Back Through the Rooke-ing Glass No. 35

Through the Rooke-ing Glass No. 35

Now that the blustery excitement of last week is very much behind us, it's time to showcase the works we've listed whilst our literary sanctuary at Rooke HQ was being battered by wind and rain (thank goodness no wheelie bins!). We've recently acquired countless works from the library of Paul Gallico, best known for the works 'The Poseidon Adventure' and 'The Snow Goose'. Gallico commenced his career as a sportswriter, before turning full-time to fiction writing, describing himself as a 'storyteller'. His interests clearly spanned a great deal of literature and non-fiction; we've come across many colourful works regarding the circus, magic, travel and nature, to name a few. However, as well as Gallico's library, we've also recently acquired a first U.K. edition of Jules Verne's 'Twenty Thousand Leagues under the Sea', as well as a first edition of George Orwell's '1984'. As for our most fun works...

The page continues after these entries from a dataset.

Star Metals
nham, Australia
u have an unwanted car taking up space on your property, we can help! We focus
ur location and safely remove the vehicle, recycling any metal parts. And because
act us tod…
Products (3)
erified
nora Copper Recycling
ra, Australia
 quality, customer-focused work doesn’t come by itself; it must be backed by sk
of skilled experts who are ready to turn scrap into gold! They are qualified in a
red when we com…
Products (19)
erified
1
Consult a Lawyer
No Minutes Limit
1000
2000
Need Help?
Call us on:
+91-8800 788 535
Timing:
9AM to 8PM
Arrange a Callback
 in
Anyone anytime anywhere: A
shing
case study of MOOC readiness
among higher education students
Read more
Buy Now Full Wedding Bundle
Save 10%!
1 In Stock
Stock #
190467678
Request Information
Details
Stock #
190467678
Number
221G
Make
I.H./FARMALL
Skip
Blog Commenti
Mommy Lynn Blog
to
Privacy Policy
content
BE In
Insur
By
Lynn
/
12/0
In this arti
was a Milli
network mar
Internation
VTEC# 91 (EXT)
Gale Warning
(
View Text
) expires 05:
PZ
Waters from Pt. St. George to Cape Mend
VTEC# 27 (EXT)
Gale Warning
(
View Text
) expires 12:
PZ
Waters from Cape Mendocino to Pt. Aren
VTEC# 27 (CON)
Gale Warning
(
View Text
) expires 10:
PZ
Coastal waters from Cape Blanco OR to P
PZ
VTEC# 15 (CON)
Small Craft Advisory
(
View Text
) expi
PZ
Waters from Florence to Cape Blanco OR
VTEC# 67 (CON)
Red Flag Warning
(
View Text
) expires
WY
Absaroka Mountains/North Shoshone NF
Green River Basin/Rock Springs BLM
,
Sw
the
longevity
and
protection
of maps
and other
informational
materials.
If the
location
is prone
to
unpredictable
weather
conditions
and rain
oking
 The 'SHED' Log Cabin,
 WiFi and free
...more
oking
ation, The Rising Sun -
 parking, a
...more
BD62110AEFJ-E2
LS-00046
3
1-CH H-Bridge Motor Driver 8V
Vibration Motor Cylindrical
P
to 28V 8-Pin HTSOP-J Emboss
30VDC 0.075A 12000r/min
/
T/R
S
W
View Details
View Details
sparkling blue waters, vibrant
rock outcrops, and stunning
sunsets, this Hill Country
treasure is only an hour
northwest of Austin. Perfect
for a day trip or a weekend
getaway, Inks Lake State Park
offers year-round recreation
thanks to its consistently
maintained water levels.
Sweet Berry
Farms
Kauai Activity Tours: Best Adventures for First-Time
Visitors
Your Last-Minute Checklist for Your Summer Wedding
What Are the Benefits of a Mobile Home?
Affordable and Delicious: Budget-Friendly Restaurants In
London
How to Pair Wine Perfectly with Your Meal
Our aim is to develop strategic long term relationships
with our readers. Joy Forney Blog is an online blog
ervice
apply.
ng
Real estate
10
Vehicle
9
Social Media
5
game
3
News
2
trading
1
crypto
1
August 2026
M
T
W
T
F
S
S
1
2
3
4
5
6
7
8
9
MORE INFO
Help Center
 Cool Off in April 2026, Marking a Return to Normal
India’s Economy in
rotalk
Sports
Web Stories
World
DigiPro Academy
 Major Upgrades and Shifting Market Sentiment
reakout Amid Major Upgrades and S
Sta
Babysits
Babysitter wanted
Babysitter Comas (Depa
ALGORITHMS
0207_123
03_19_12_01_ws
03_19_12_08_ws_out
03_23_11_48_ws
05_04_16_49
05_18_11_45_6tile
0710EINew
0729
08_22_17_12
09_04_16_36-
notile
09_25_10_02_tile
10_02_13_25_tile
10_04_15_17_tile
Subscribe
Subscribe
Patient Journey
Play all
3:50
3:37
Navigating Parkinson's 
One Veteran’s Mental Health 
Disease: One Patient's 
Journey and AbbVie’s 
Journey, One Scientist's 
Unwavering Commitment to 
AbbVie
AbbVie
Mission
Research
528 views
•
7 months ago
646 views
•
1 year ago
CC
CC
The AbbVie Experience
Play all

The House of Lords UFO Debate

This scarce work, which appeared in 1971, is exactly what it sounds like from the title: the transcript of a real and acclaimed debate which occurred in the House of Lords regarding UFOs and whether or not they exist. With numerous arguments on both sides, the remarkable debate was the work of Brinsley Le Poer Trench, the 8th Earl of Clancarty. Editor of 'Flying Saucer Review', Trench believed that the centre of the Earth is hollow, there is no North Pole, that Adam, Eve and Noah originally lived on Mars, and that he himself could trace his lineage to thee year 63,000BC, when extra-terrestrials had landed on our planet in spaceships. An outlandish character to say the least, this is a fascinating transcript regarding the proceedings during one of the most unusual debates to have taken place in the House of Lords.

Good Soups

A trustworthy and comforting cookbook, this is a first edition by Ambrose Heath, and contains some two hundred and fifty recipes, including for sweet soups, meat soups, fish soups, consommé, and curious soups. Interestingly, the paper boards and the title page for this delightful cookery work were designed by Edward Bawden, best known for his designs for tile mosaics in the London Underground. It was written by food writer Ambrose Heath, best known for his works related to food rationing and the cooking of vegetables whilst the country was facing meat shortages. This is a lovely example of pre-Second World War cuisine, advocating for one of our nation's favourite and most trusted dishes, the soup.

Theatrical and Circus Life

From the library of Paul Gallico as mentioned above, this is a scarce first edition study relating to life at the circus, divulging secrets of the stage and the sawdust arena. It simultaneously explores the history of the theatre from Shakespeare's times. Published in 1882, this is one of our earlier works relating to the circus, and it is richly illustrated with colour plates and in-text engravings depicting the unusual and exciting characters of a nineteenth century circus. Gallico's interest in the circus went beyond his personal interest, and numerous works by Gallico either reference or even revolve around the circus, such as 'Love, Let Me Not Hunger' and 'The Day Jean-Pierre Joined the Circus'. 

Two Victorian Children's Works relating to Cats Behaving Strangely

Finally, we also enjoyed drawing links between author of juvenile adventure fiction R. M. Ballantyne's 'The Robber Kitten', which was published in 1896, and James Anthony Froude's 'The Cat's Pilgrimage', which appeared in 1870. In 'The Robber Kitten', we see a cheeky pussy cat decide to become a robber dwelling in the woods; and our protagonist in 'The Cat's Pilgrimage' encounters all manner of animals around her and considers their lifestyles, even weighing up vegetarianism. These are both illustrated and uncommon works, and certainly brought us a smile.

And finally, our header this week comes from a beautiful two volume biography of Louis XI of France by Pierre Champion in the original French language.